Muito se disse e ainda se dirá a respeito de Psicose (Psycho, 1960), de Alfred Hitchcock, ao longo dos anos. Das influências que exerceu sobre o cinema contemporâneo até a importância fundamental sobre o gênero nas últimas décadas. O caso é que muito além de estabelecer padrões e estruturas inéditas para o horror, o filme é uma reavaliação que o cineasta faz sobre sua carreira, sobre o que seu público aguarda de seus trabalhos e o que ele mesmo conseguiu construir até então. Não obstante, a obra ganhou reconhecimento justamente pela forma inovadora como desata as expectativas e traças rumos que até ali não poderiam ser imaginados.
Pelo menos não para a carreira de um diretor como Hitchcock que, mesmo tendo em seus suspenses um truque a postos que fizesse os caminhos de suas narrativas modificarem (Um Corpo que Cai [Vertigo, 1958] caberia aqui como definição), nunca ousou alterar totalmente o ponto de vista de suas histórias, ao ponto de saltar de protagonista com uma facilidade inacreditável.

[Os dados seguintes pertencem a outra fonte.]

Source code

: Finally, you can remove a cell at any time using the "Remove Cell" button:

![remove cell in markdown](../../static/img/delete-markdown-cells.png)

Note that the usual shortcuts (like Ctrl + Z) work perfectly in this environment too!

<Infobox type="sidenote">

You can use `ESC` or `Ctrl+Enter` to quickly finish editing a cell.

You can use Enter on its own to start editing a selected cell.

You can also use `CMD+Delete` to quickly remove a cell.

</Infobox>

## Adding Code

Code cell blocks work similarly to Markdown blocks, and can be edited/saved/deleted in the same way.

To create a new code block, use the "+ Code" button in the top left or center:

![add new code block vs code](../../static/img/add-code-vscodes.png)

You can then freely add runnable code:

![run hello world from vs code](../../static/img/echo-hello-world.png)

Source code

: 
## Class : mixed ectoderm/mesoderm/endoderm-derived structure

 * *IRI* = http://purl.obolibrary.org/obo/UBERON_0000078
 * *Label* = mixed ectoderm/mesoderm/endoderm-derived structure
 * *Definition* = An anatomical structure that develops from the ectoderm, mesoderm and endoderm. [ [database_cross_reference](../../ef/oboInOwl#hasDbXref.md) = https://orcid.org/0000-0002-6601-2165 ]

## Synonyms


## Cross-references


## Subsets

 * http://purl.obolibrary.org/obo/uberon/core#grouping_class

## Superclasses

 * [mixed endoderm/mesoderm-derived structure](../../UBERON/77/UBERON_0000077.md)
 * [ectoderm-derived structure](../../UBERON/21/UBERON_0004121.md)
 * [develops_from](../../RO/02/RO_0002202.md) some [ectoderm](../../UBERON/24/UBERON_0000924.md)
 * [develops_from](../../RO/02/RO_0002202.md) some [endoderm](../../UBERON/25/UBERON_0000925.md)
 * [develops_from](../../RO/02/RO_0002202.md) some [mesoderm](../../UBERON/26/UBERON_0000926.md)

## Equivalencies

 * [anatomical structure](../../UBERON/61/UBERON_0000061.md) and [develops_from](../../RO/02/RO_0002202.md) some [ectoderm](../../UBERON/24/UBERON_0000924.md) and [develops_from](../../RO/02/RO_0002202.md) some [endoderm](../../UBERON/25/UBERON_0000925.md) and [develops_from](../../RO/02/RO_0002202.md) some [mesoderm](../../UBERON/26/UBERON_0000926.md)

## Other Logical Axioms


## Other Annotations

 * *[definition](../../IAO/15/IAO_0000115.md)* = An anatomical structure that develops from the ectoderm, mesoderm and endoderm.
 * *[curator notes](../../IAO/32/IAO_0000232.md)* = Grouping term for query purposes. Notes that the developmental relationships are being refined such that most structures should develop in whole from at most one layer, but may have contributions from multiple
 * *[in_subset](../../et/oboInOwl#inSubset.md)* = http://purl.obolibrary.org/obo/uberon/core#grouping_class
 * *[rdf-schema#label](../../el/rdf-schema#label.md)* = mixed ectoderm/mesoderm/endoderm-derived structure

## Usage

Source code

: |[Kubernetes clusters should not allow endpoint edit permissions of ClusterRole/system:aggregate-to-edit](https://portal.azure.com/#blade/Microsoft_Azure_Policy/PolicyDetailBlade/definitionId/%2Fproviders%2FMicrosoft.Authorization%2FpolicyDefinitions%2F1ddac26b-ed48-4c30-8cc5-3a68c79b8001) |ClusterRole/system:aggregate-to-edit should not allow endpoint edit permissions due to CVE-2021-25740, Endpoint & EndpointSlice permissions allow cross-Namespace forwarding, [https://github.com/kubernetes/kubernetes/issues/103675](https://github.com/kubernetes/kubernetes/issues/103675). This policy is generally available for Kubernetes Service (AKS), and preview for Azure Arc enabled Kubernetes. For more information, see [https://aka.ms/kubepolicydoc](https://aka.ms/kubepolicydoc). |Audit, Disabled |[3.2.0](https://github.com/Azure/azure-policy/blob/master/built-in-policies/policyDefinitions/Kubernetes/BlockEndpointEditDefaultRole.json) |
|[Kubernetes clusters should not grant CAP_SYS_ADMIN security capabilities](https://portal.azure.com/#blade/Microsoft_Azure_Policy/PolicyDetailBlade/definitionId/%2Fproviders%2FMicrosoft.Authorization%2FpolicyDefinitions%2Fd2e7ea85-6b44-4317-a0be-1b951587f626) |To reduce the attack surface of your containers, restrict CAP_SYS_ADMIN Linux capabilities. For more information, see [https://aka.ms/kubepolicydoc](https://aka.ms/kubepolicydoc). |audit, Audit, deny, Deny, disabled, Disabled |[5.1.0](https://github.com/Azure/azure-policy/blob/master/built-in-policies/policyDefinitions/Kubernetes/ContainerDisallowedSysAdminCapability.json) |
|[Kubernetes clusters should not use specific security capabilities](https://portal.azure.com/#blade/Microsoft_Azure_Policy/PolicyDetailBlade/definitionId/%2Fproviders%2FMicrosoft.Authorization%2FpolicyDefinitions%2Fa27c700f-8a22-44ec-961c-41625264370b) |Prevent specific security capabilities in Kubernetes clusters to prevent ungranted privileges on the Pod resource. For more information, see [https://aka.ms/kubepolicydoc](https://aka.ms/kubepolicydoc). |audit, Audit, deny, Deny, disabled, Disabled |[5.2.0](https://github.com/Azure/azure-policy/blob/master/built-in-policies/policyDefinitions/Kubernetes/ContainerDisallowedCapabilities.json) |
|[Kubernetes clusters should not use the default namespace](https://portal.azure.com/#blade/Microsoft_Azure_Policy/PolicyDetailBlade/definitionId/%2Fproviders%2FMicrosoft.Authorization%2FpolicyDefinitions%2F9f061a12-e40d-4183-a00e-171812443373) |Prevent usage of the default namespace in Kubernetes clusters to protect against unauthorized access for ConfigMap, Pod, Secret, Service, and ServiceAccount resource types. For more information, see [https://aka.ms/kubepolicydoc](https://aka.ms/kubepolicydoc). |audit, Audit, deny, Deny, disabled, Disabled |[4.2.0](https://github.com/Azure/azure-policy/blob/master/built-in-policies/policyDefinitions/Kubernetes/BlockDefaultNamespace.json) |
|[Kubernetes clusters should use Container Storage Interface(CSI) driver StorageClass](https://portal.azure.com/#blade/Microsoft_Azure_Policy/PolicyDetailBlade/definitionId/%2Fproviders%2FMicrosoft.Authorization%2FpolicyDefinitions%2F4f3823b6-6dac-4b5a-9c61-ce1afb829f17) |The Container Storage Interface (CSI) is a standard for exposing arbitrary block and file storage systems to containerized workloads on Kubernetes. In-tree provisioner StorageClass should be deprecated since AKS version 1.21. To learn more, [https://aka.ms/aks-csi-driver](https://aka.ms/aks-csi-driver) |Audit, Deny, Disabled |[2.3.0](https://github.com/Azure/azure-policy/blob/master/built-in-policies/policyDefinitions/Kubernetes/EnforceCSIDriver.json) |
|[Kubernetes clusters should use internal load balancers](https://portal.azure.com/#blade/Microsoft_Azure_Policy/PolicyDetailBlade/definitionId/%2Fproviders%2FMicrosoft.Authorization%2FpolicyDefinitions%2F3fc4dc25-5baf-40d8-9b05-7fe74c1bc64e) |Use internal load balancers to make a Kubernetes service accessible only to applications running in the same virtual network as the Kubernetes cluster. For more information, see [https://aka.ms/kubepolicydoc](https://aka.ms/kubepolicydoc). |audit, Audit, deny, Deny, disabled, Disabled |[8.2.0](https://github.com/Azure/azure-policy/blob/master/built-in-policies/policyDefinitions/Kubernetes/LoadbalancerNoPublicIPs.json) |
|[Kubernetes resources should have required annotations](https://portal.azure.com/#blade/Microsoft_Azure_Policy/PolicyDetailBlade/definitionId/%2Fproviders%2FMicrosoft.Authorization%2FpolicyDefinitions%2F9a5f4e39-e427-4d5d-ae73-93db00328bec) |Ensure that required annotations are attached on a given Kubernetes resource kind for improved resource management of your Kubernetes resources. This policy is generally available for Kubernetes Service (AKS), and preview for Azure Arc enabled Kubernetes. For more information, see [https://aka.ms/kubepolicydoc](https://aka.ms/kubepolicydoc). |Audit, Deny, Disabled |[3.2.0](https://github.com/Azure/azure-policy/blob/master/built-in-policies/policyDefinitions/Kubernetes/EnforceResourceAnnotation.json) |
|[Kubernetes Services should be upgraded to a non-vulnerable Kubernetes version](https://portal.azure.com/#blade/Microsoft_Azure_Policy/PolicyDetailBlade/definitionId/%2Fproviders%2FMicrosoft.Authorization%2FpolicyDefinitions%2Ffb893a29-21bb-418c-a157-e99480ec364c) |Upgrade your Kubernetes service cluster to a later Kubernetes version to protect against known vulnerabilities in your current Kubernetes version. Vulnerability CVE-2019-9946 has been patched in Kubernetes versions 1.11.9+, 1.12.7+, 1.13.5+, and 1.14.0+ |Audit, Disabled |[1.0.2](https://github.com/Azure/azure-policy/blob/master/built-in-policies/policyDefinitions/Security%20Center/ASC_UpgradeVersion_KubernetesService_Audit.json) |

Fazer com que o espectador siga uma linha narrativa que se partirá com pouco menos da metade da projeção é realmente uma opção audaciosa, não sendo muitos os que conseguem preservar a mesma qualidade que se fazia presente até tal modificação – e Hitchcock obtém êxito.
Psicose parece ser uma espécie de “desconstrução” dos padrões do cinema de seu diretor (funcionando também como testamento de sua carreira), propriamente dos modelos que seus filmes mais famigerados haviam construído: do protagonista incriminado por algo que não cometera (Intriga Internacional [North by Northwest, 1959]; Disque M Para Matar [Dial M For Murder, 1954]) às inevitáveis desconfianças que pairam sobre o ar (Janela Indiscreta [Rear Window, 1954]; Festim Diabólico [Rope, 1949]). Há aqui os elementos que o diretor difundiu por entre sua filmografia, embora muito mais tênues do que de costume. Fora o texto, a trilha, as interpretações, Hitchcock atribui, como sempre, um valor incalculável à imagem – ela fala pela própria história (momento da revelação), dá forma física aos nossos temores (a visão sempre ameaçadora da casa dos Bates), confunde nossas noções sobre o que é realmente real ou fruto de uma demência (as aparições sombrias e repentinas do psicopata).
Falando na força da imagem, chegamos ao ponto pelo qual o clássico ganhou absoluta notoriedade: a cena do assassinato no chuveiro. O momento da morte do personagem é a morte também das expectativas que a narrativa havia feito o público alimentar até então, e para concluir essa ideia, Hitchcock se vale de uma consonância perfeita entre trilha sonora, movimentos de câmera e a atmosfera de tensão que foi capaz de dar vida. E neste ponto de alteração dos padrões estabelecidos, sintetizado por essa cena em particular, outro trabalho do diretor que muito se aproxima do que Psicose conseguiu concluir é Os Pássaros (The Birds, 1963), onde ele flerta com o lado sobrenatural e inexplicável da realidade, fugindo por completo dos moldes de suspenses que havia comandado. Dessa maneira, ao passo que reavalia a filmografia do Mestre do Suspense, Psicose também legitima seu modo de construir o cinema, fazendo com que a plateia creia que, mesmo com todo o baralho que já apresentou enquanto diretor, Hitchcock ainda foi capaz de tirar uma nova carta da manga e surpreender mais uma vez.